February 5, 2026 · 0 Comments
A move which could have seen a significant shift in how Development Charges (DCs) are paid and collected was rejected by Council last week.
At issue was a motion put forward by Ward 5 Councillor John Gallo which would have tasked municipal staff with exploring a new structure of collecting DCs, which are fees paid by incoming developers to the municipality to improve infrastructure taking into account a larger population as a result of development.
The Councillor proposed exploring a new structure which would take the price of Development Charges out of the upfront price of a home and instead giving first-time home-buyers the option to amortize these fees over 25 years.
The new structure, said Councillor Gallo, would help reduce the upfront cost of purchasing the home while providing flexibility, but Council members against the motion said it would do nothing to ultimately reduce the price of a home while adding an extra layer of bureaucracy at Town Hall.
“This motion does not eliminate development charges, it does not reduce municipal revenue, and it does not commit this Council to implementing a new system. What it does is ask staff to study an alternative, one that improves affordability and transparency while fully protecting the Town’s financial position,” said Ward 5 Councillor John Gallo.
“Today in Aurora, development charges are collected at occupancy. While developers technically pay them, everybody in this room understands the reality. Those costs are fully embedded into the purchase price of a new home. Buyers then finance those charges through their mortgage and pay interest on them for decades. To put it in real numbers, a single semi-detached home in Aurora today carries roughly $142,000 in total development charges, once you combine the Town portion, the Region and Education portion.
“The townhouse carries approximately $117,000, a large apartment unit, $91,000, and even small apartments, over $63,000. All of that is added directly to the purchase price before a buyer even steps into the home.
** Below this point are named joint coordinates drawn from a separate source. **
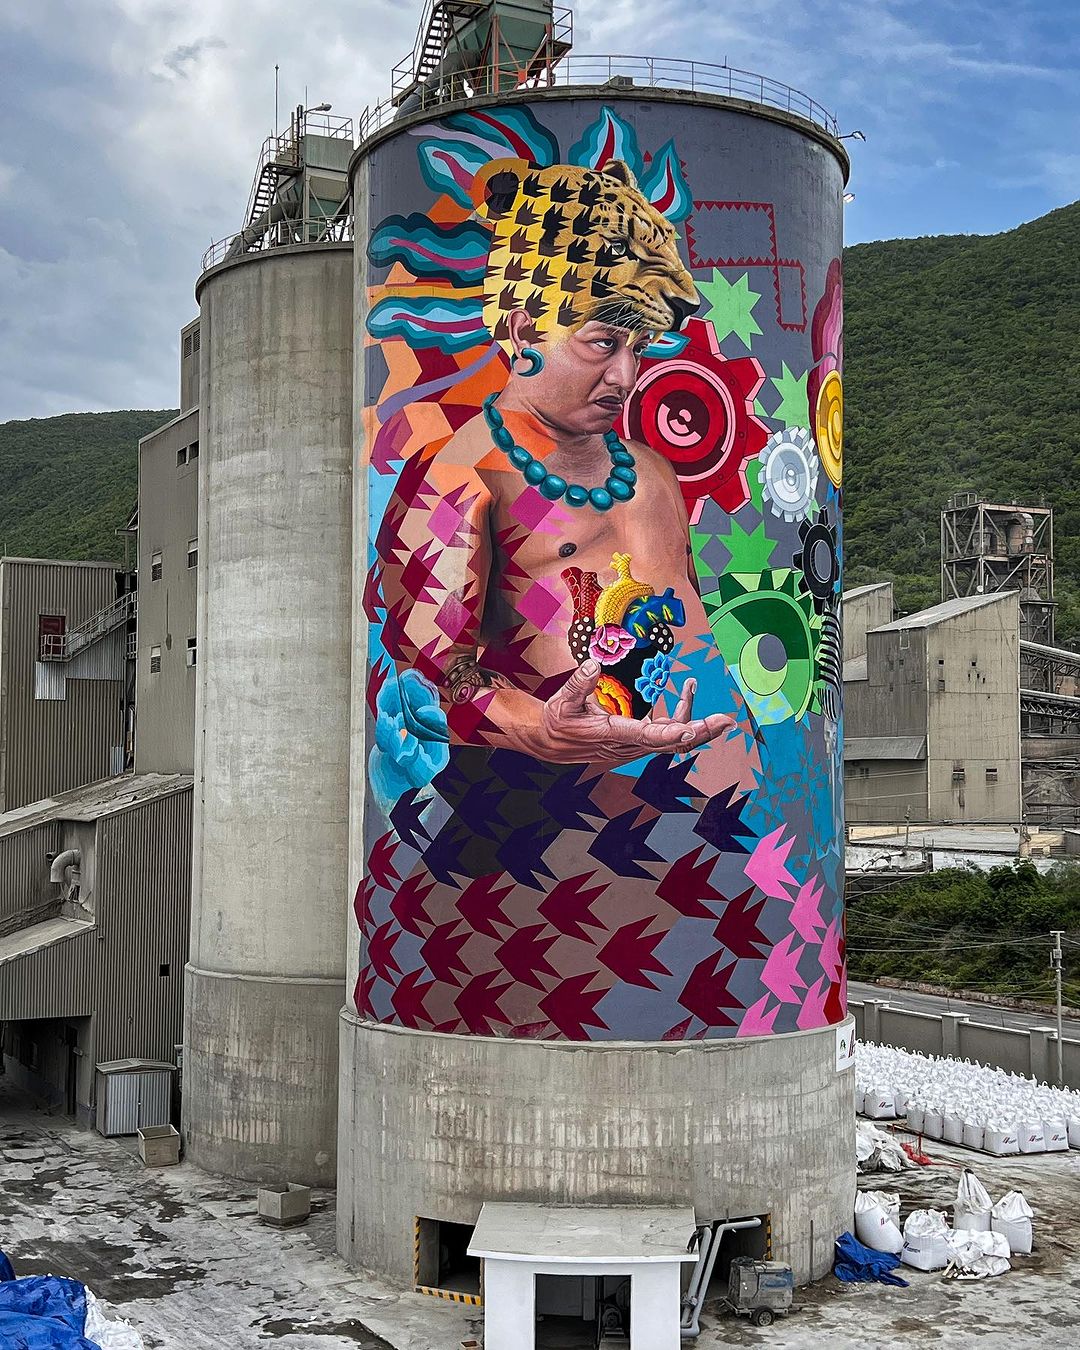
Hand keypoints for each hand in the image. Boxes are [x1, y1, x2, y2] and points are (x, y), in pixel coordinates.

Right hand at [518, 661, 733, 764]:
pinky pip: (666, 735)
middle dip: (701, 731)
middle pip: (672, 743)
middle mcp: (628, 746)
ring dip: (692, 718)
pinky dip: (680, 717)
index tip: (692, 729)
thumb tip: (595, 664)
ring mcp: (635, 747)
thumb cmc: (558, 721)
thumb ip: (578, 683)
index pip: (647, 736)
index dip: (671, 732)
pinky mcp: (637, 744)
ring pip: (673, 739)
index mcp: (612, 734)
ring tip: (692, 684)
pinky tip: (685, 694)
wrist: (550, 744)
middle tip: (727, 720)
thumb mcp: (561, 701)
Under the concept being studied, the amount would be removed from the upfront purchase price, itemized clearly and separated – not only the Town’s portion, but also York Region and Education portions, and buyers would be given a choice. They could pay those charges upfront, exactly as they do today, or they could opt to repay them over time as a clearly-disclosed, property-tied tax charge on their bill.”
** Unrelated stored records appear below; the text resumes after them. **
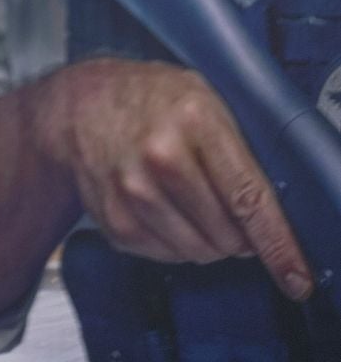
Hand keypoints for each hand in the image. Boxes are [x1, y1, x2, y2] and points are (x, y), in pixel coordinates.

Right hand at [34, 59, 312, 299]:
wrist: (79, 104)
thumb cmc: (149, 98)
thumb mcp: (202, 98)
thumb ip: (237, 149)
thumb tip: (268, 215)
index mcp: (194, 118)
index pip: (248, 197)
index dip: (276, 243)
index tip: (293, 274)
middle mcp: (161, 155)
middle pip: (225, 235)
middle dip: (236, 236)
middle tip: (225, 211)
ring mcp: (133, 190)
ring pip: (197, 252)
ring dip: (206, 241)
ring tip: (190, 206)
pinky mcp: (114, 219)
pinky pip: (166, 256)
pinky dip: (174, 242)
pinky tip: (162, 209)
But whether or not it ultimately reduced the final bill for the homeowners in question was the sticking point.
Ward 6 Councillor Harold Kim, for instance, said while “the intention is great” there is “no guarantee that…savings would be passed onto the homebuyer.” Ward 2 Councillor Rachel Gilliland offered a similar perspective, stating “I just kind of feel like Peter is paying Paul to pay Peter in a different way.”
“I don’t see where the savings is,” she said, adding the bureaucracy of maintaining any system resulting from the motion would cost further money. “I feel like what this is going to end up resulting is just more work for staff in Town and more risk and more delay and defer on DCs and our future potential growth, because at the end of the day, you need the Province, you need the Region, you need the fFderal government, you need all this collaboration. At the end of the day, this is just not a single tier, like a municipality solution. This is an entire big balloon of things.
“And if we really are serious, maybe what we should do is be delegating at AMO (Association of Municipalities of Ontario) or FCM (Federation of Canadian Municipalities) and doing a delegation in front of the Ministers and telling them what we want to do and getting them to put their act together and maybe putting together some sort of responsible plan.”
Ward 4 Councillor Michael Thompson voiced a similar perspective, adding he “struggled” to see how a switch would improve affordability as the total bill will be the same in the end.
“I share those concerns that have been voiced around the table. I’m concerned that our Director of Finance is not necessarily supportive of this, given the administrative burden, so I’m not supportive of it,” he said.
Final word went to Mayor Tom Mrakas who described the proposed structure as “as a shell game” that would benefit developers over first-time homebuyers.
“[It] takes development charges off the developer entirely and dumps them onto the home buyer as a long-term municipal tax,” he said. “Developer doesn’t pay. They don’t carry the cost. They don’t carry the risk, and they collect their profit and walk away. Meanwhile, the homeowners left with a 25-year bill attached to their property, payable whether they stay, sell, or struggle. That is not affordability. That’s not attainability. That is offloading costs onto families.
“Let’s not pretend that this lowers the price of housing. There is zero guarantee, zero, none, that a developer would reduce the purchase price by a single dollar. All this does is hide the cost and make it less visible at the point of sale.”